Controls of specialization unraveled

Two phases of the cell cycle of human embryonic stem cells have been shown, for the first time, to actively employ pathways that maintain pluripotency—the potential to develop into almost any type of cell in the body.

Embryonic stem cells are derived from a group of cells present in an embryo before its implantation in the womb. For differentiation of these cells there must be a breakdown of the processes that maintain pluripotency. Several studies have identified pathways that regulate the cessation of mouse embryonic stem cells' pluripotency, however the process for human embryonic stem cells (HESCs) has remained a mystery.

Researchers at A*STAR's Genome Institute of Singapore used RNA to 'knock down' specific genes in HESCs, a method called high-throughput RNA interference screening. By using this method under a variety of conditions, they could identify pathways that regulate the exit of HESCs from pluripotency into specialized differentiation.

"We found a lot of different pathways, but I think the most exciting one was the involvement of the cell cycle," says cell biologist, Kevin Gonzales.
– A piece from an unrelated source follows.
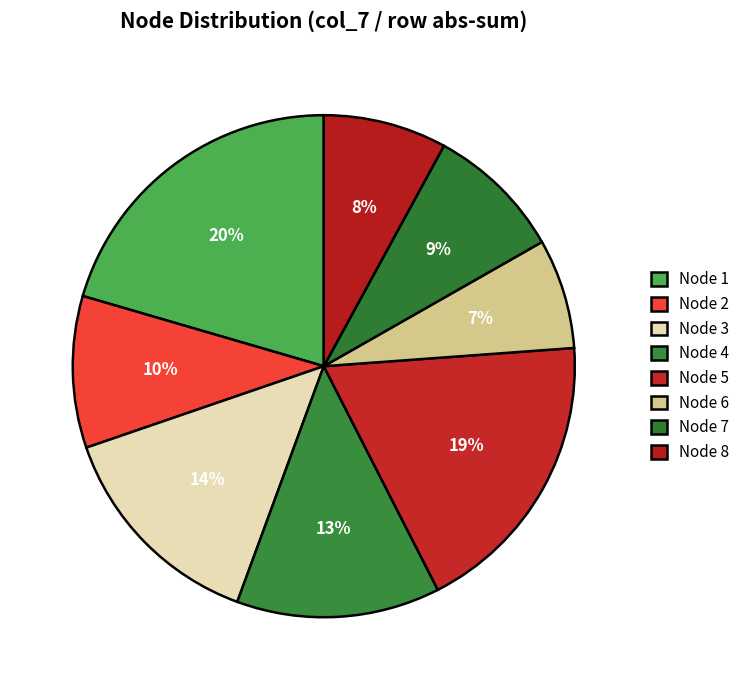

How many slices are in this pie chart?

8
The previous dogma, explains Gonzales, was that the G1 phase—the first of four phases of cell division—was the only part of the cell cycle actively regulating pluripotency. The G1 phase is known to receive signals and express factors that encourage the differentiation of HESCs into specialized cells.

However, the A*STAR team found that the subsequent S and G2 phases of the cell cycle also have particular pathways that maintain pluripotency. In fact, the researchers believe that the absence of these pathways in the G1 phase make this stage more responsive to cues that induce cell differentiation.

The team also found that HESCs tend to maintain pluripotency, rather than proceed to differentiation, when their DNA is damaged. HESCs can better repair DNA damage when they are pluripotent. If repair fails, the cells enter a death pathway: an easier process when they are pluripotent than when differentiating. This status means differentiating cells will not give rise to damaged cells, says Gonzales, essential in the context of an embryo because it prevents the production of a large number of cells in the body with DNA damage.

This study was basic research, rather than having a particular application, says Gonzales. But these new understandings are significant as they can help to fine-tune laboratory protocols on how to control the differentiation of HESCs, he says.